My parents have definitely been scared by the “pandemic” and are super excited that they are able to get the vaccine next month.
Predictably, the question becomes, “when are you going to get the vaccine shot?” I’ve told them about my concerns with the vaccine back in November, and they seemed to agree back then, but it appears the COVID panic has grown into paranoia for them since then. I live in another state for a job, so I have told them that “I’m young so they aren’t giving vaccines out to my demographic yet,” though that excuse isn’t going to last. Honestly, we’ve been planning for me to visit them, and now it seems as though they are at the point where they won’t want me to visit unless I am vaccinated like them.
I’m standing my ground on my refusal to take the vaccine, as the risk outweighs the benefits in my opinion, but I think that my refusal will be the turning point of my relationship with my parents. It’s absurd to think that not taking a vaccine for a disease with a 99% survival rate would be what causes my family to not want to see me in person, but their fear of COVID (they are under 70) might be strong enough to where they give me that ultimatum. I hope it doesn’t come to that point, but I’m bracing myself for it. Most likely I will be seen as paranoid and being ridiculous, but I would rather not submit to that pressure.
Make no mistake, I’m not looking for advice, I just wanted to give a little backstory to my question to the the forum. For those of you who are skeptical of the vaccine and plan on refusing to take it, are you already seeing the relationship between your family, extended or otherwise, strained because of this? If the vaccine question hasn’t come up, do you foresee your stance on the vaccine causing your family to think more negatively of you or strain the family relationship?

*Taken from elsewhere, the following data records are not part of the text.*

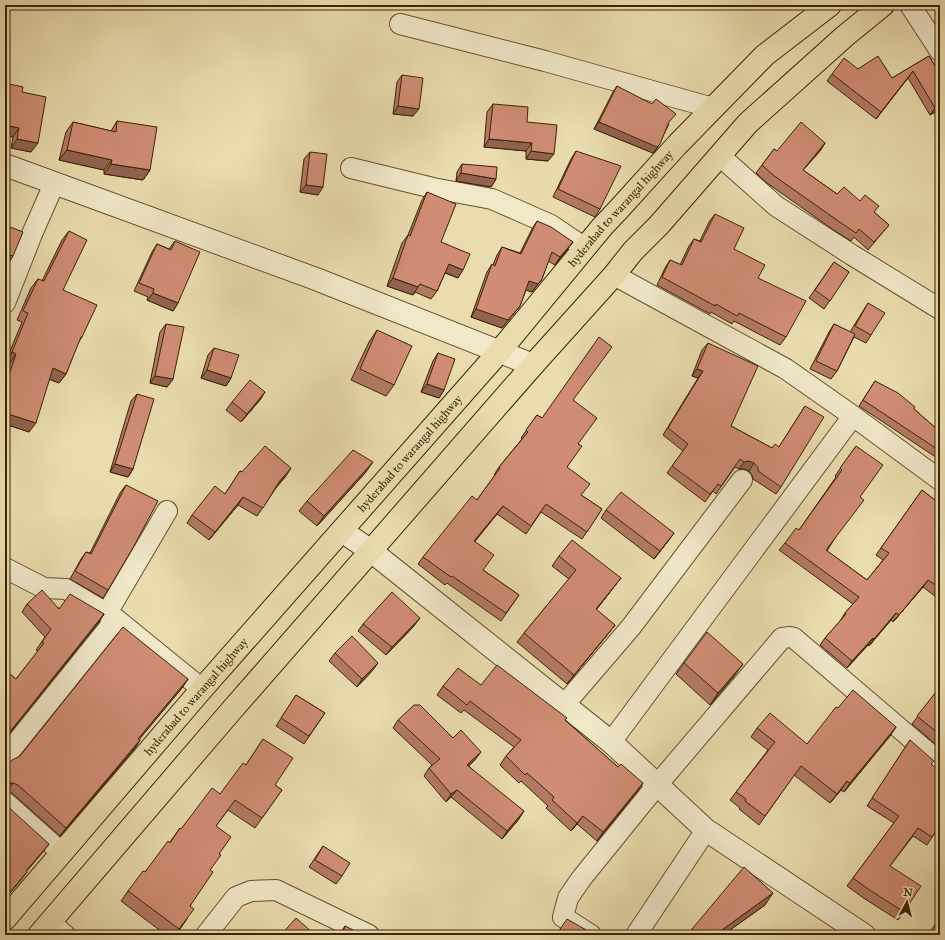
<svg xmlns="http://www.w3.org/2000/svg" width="945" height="940" font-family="'IM FELL Great Primer',serif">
<rect width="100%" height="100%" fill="#eadcad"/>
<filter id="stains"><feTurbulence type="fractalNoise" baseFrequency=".005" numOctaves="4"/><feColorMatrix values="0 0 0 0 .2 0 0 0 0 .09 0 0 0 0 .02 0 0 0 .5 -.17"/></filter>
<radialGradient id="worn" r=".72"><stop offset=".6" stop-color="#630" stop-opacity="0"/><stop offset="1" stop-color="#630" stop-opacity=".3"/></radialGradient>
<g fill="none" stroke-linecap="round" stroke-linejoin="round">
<!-- minor casing -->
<g stroke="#66512e" stroke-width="22">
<path id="minor" d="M910,5L940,51
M400,24L545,61L713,108
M720,156L776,206L852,255L940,309
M351,168L433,188L492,199L551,225L585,248
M614,275L786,369L853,416L940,480
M5,303L32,234L54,184
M5,568L44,588L66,589L116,619L202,689
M107,613L167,511
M564,705L631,627L742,480
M611,742L853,416
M5,757L116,619
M5,802L61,852
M50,922L65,935
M206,935L236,897L251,891L276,890L369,935
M591,935L563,917L568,898L581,879L657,785L782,638L790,637L794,638L940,763
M636,935L706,830"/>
</g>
<!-- tertiary casing -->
<g stroke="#66512e" stroke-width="24">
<path id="tertiary" d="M5,165L316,279L533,365
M342,531L371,551L611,742L706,830L864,935"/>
</g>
<!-- primary casing -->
<g stroke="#3a2304" stroke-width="24">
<g id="primary">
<path id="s1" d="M5,919L202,689L499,352L602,227L619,209L677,145L765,55L830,5"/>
<path d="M39,935L231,711L533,365L614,275L633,251L659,225L748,123L845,36L883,5"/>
</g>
</g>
<!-- minor -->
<use href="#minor" stroke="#f1e8ca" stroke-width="20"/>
<!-- tertiary -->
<use href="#tertiary" stroke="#f1e8ca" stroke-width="22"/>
<!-- primary -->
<use href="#primary" stroke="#eadcad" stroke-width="22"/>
</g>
<!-- wall -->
<path fill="#b37964" stroke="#3a2304" d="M929,56L940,74V109L930,115L908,78L876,119L827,81L832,74L858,69L892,78Z
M402,75L413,116L393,114L397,82Z
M5,83L22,92L31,152L11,148L13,137L5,136Z
M617,86L669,124L656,150L653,153L594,129L613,92Z
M493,104L527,122L548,161L526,159V151L484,147L487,112Z
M117,121L150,170L143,180L104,174V170L59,160L66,132L73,122L111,131Z
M825,143L820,151L803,170L837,194L860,201L874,212L889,225L883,232L868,250L854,237L851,241L835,231L767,183L756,173L774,149L777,151Z
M576,151L600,209L595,217L553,197L571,159Z
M310,152L318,195L300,192L304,159Z
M462,164L496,179L491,187L456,181L457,172Z
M427,192L441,242L458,278L445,273L437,291L431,299L415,292L413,295L387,286L402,243L408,235L422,200Z
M715,214L734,249L758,278L786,337L780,345L734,321L732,324L711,312L710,314L657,285L665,268L670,260L680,265L689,246L694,239L700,241L709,222Z
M537,221L573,242L555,265L548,261L542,279L532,292L526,290L520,306L502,328L471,317L487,272L492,264L493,265L497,255L502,247L520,253L532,229Z
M69,231L63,290L82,337L78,343L66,374L59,383L49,379L29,432L5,424V377L10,363L6,361L22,322L17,320L31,288L38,279L42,281L62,240Z
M175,241L178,303L173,311L147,300L148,297L134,291L152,252L157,244L169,249Z
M834,262L849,272L824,309L809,298Z
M868,303L871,335L866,343L854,337L837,371L831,379L810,369L829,332L834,324L850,332L863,311Z
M166,324L173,379L167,387L150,383L160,332Z
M377,330L394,385L386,396L351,380L369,342Z
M708,343L731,426L772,448L779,447L805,406L781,487L776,494L753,479L752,475L749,471L744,469H739L735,467L716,494L713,491L705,502L667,473L683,451L663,435L698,378L692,376L702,350Z
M214,348L231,378L226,386L201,378L208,355Z
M438,353L444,390L439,398L421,392L433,361Z
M875,381L914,409L938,430L940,427V460L859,406Z
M265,392L260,400L241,422L226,410L232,402Z
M137,394L133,469L128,477L110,472L131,401Z
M573,400L578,444L567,467L581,495L602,509L582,539L541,512L526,534L497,514L474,542L483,570L519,595L501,621L447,583L445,585L418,564L423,557L477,500L495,475H494L499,467L522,439L521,438L537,415L542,418Z
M856,446L860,497L827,551L867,580L883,560L876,555L922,490L940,504V600L923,587L893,622L891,620L869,646L868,645L847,668L820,645L825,638L840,621L845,613L853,604L779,550L785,543L799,530L836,477L835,476Z
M240,471L242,472L286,476L276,488L257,516L238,505L209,540L187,523L192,515L225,494Z
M366,472L317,526L299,511L307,501Z
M126,485L108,590L103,598L70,579L81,559L86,552L90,553L120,493Z
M606,510L669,540L654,559L601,518Z
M559,556L614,587L596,610L615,625L608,634L567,684L517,642L524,633L569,579L552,566Z
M27,604L104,614L99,622L5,739V670L16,679L38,651L36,650L45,637L22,612Z
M363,624L414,626L386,655L358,631Z
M335,653L373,670L357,687L329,661Z
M684,663L735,675L710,705L676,674Z
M188,679L182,688L139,739L140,740L135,748L60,836L12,793L7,791H5V768Z
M481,685L565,720L618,767L643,783L637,792L597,841L577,824L571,831L546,808L548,806L521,781L519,783L500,765L506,756L514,747L464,710L461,713L437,695L443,686Z
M940,687V748L912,724Z
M296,695L325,713L304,744L276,726Z
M838,708L896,727L890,736L844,792L841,790L830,803L794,775L759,825L739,809L740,808L730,800L768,750L751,737L757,728L807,744Z
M398,720L475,760L469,766L519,819L502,839L451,797L446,802L424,776L429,768L432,765L393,728Z
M263,739L275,785L282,790L255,828L228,810L216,826L219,854L210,870L190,906L187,919L176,935H166L121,901L128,891L145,872L170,842L180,828L181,829L220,794L246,765Z
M910,740L931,764L937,823L940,825L927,845L913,836L890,866L904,912L898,920L865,899L847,886L894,823L867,806Z
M323,846L342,876L336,884L309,867Z
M765,905L723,935H688L692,929Z
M345,926L358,935H339Z"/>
<!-- shaded-wall -->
<path fill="#926351" stroke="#3a2304" d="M913,71L908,78L876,119L881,112Z
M940,105V109L930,115L935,108Z
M398,106L419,109L413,116L393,114Z
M599,122L660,144L653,153L594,129Z
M5,125L19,128L13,137L5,136Z
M17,139L38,143L31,152L11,148Z
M489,139L532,143L526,151L484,147Z
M825,143L820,151L797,177L803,170Z
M67,150L112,160L104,170L59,160Z
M531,151L554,154L548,161L526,159Z
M111,164L150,170L143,180L104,174Z
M461,173L496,179L491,187L456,181Z
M306,185L323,187L318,195L300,192Z
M573,242L567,250L555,265L560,257Z
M5,253L13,256L8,264L5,263Z
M449,264L463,270L458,278L444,272Z
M393,278L418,287L413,295L387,286Z
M542,279L532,292L523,289L529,281Z
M153,293L178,303L173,311L147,300Z
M520,306L502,328L471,317L476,309Z
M12,352L16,354L10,363L6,361Z
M53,368L66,374L59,383L46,378Z
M697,369L703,371L698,378L692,376Z
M207,370L231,378L226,386L201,378Z
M155,376L173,379L167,387L150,383Z
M7,381L9,382L5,388V384Z
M427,384L444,390L439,398L421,392Z
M265,392L260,400L241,422L247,414Z
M5,413L36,423L29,432L5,424Z
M749,461L754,463L749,471L744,469H739L744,462Z
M373,462L366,472L317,526L324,516Z
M115,464L133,469L128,477L110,472Z
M291,468L286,476L273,490L279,482Z
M243,497L238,505L209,540L215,532Z
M503,506L497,514L469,549L474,541Z
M674,533L669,540L654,559L660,551Z
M621,578L614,587L589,619L596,609Z
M928,580L923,587L893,622L899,615Z
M896,613L891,620L869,646L874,639Z
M104,614L99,622L5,739V738Z
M420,618L414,626L386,655L392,647Z
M615,625L608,634L567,684L574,675Z
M873,638L868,645L847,668L852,661Z
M378,663L373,670L357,687L362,679Z
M743,664L735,675L710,705L718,693Z
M188,679L182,688L133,747L138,739Z
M896,727L890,736L844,792L850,783Z
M140,740L135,748L60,836L66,828Z
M481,752L475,760L462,772L467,765Z
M847,781L841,790L830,803L837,794Z
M7,783H13L7,791H5V785Z
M643,783L637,792L597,841L603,832Z
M457,790L451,797L446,802L451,794Z
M524,811L519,819L502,839L507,831Z
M583,816L577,824L571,831L577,823Z
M49,844L43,852L20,879L26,871Z
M27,872L21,880L5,899V898Z
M773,893L765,905L723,935H715Z"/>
<!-- building -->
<path fill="#d08d74" stroke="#3a2304" d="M878,56L892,78L929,56L940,74V105L935,108L913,71L881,112L832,74L844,58L858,69Z
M402,75L423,78L419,109L398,106Z
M5,83L23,87L22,92L46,97L38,143L17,139L19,128L5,125Z
M617,86L652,104L656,99L676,114L669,122L660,144L657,147L599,122Z
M493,104L528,107L527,122L557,125L554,154L531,151L532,143L489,139Z
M117,121L157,127L150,170L111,164L112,160L67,150L73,122L116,132Z
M801,122L825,143L803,170L837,194L844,187L860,201L865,195L879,206L874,212L889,225L874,242L859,229L856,233L841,223L773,175L762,165L774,149L777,151Z
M576,151L621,166L600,209L558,189Z
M310,152L327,154L323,187L306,185Z
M462,164L497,167L496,179L461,173Z
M427,192L456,204L441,242L470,254L463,270L449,264L437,291L420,284L418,287L393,278L408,235L410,236Z
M715,214L744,228L734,249L765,265L758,278L806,301L786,337L739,313L737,316L716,304L715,306L662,277L670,260L682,265L694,239L701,242Z
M537,221L551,227L573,242L560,257L552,252L542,279L538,284L529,281L520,306L508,320L476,309L492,264L495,266L502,247L521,254Z
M5,225L23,232L13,256L5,253Z
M69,231L87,240L63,290L97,305L82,337H81L66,374L53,368L36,423L5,413V396L9,382L7,381L16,354L12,352L28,313L23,311L38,279L44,281Z
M175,241L200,252L178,303L153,293L154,289L139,283L157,244L171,250Z
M834,262L849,272L830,301L815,290Z
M868,303L885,313L871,335L855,326Z
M166,324L184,327L173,379L155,376Z
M834,324L855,334L837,371L816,361Z
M377,330L412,346L394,385L360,369Z
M599,337L612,347L573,400L597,418L578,444L582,446L567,467L590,484L581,495L602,509L587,532L546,504L531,526L503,506L474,541L494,555L483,570L519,595L506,613L452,576L451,577L423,557L472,496L477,500L500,468L499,467L528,432L526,430L537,415L542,418Z
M708,343L758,366L731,426L772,448L775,444L779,447L805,406L824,417L781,487L758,471V468L754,463L749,461L744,462L740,459L721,486L718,484L710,494L672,466L688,444L668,428L703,371L697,369Z
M214,348L239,355L231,378L207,370Z
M438,353L455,359L444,390L427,384Z
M250,380L265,392L247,414L232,402Z
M875,381L898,393L915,407L914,409L938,430L940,427V451L863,400Z
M137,394L154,399L133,469L115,464Z
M265,446L291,468L279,482L263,508L243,497L215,532L192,515L215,486L225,494L240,471L242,472Z
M856,446L883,465L860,497L864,500L826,550L867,580L889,553L881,548L922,490L940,504V588L928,580L899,615L896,613L874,639L873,638L852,661L825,638L846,614L845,613L859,597L785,543L796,528L799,530L842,470L840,468Z
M353,450L373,462L324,516L307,501Z
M126,485L158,501L134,546L108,590L75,571L86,552L91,554Z
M621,492L674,533L660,551L606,510Z
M572,540L621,578L596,609L615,625L574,675L524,633L576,570L559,556Z
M42,590L59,609L70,594L104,614L5,738V670L16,679L44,643L42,642L51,629L27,604Z
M392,592L420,618L392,647L363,624Z
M123,627L188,679L138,739L140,740L66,828L18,785L13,783H7L5,785V768L12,760L20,756Z
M707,632L743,664L718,693L684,663Z
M352,636L378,663L362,679L335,653Z
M497,665L567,718L565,720L618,767L621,764L643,783L603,832L583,816L577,823L552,800L554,797L527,773L525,775L506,756L521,740L470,701L467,705L443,686L458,668L481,685Z
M940,687V735L917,716Z
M853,690L896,727L850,783L847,781L837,794L801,766L765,816L745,801L746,799L736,792L775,742L757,728L770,713L807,744L836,707L838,708Z
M296,695L325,713L309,736L281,718Z
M414,705H420L453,738L461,730L481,752L467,765L524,811L507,831L457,790L451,794L429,768L440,759L398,720Z
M263,739L293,758L275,785L282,790L262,818L235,800L216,826L231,837L219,854L221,855L210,870L213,872L190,906L194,909L179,929L128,891L143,871L145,872L168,841L170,843L180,828L181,829L212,788L220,794L243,763L246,765Z
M910,740L934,761L931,764L940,771V819L937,822L940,825L932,837L918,828L890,866L921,886L904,912L871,891L853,878L899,816L872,798Z
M5,804L49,844L26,871L27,872L5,898Z
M323,846L350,863L342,876L315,860Z
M744,867L773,893L715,935H699L692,929Z
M940,917V935H928Z
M296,918L314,934L312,935H281Z
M567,919L595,935H556Z
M345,926L359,933L358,935H342Z"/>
<g text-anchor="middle" stroke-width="3" stroke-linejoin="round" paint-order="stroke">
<!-- street labels -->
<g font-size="12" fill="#3a2304" stroke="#f1e8ca">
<text dy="4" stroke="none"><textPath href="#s1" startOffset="940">hyderabad to warangal highway</textPath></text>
<text dy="4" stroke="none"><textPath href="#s1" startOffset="617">hyderabad to warangal highway</textPath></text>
<text dy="4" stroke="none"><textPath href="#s1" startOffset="293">hyderabad to warangal highway</textPath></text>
</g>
</g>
<!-- margin -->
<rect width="945" height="940" fill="none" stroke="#eadcad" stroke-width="20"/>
<rect x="6" y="6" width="933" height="928" fill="none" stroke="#3a2304" stroke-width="2"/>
<rect x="10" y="10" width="925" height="920" fill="none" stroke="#3a2304"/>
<!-- north arrow -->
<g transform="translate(907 902) rotate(7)" stroke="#f1e8ca" stroke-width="3" paint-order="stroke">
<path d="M0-3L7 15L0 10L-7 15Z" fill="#3a2304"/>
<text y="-6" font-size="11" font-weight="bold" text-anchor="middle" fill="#3a2304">N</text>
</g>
<rect width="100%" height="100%" filter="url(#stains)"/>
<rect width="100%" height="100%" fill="url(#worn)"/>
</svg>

I’m not a professional or expert (though frankly experts and professionals these days are increasingly useless), but I would advise those skeptical of a vaccine with less than a year of development to stand your ground on this issue as a matter of your own personal health. The pandemic has shined a blacklight on the nature of those in power around the world, and to place absolute trust in these institutions would be unwise. Stay strong in your resolve!
I'm already mentally-prepared for my relationship with my family completely falling apart. Not because of the virus, but because of which side of the political lines we all fall under, and I doubt they'll be a fraction as respectful or tolerant of my beliefs as I have to be of theirs. It's only a matter of time before they catch on to what I really think, or they're going to say or do something that will cross the line that's going to make me not want to know them anymore. My uncle and grandmother are really the only people I trust at this point. Unfortunately, they live all the way in fucking California, and the latter is pretty much in her last days, so they can't really be of any help anyway.
The vaccine is just another issue on that pile. I guess I'll see what happens when they all jump on the bandwagon first and experience the effects of it firsthand so I don't have to. And if any of them die, well...in a couple of those cases, it means I get a big inheritance.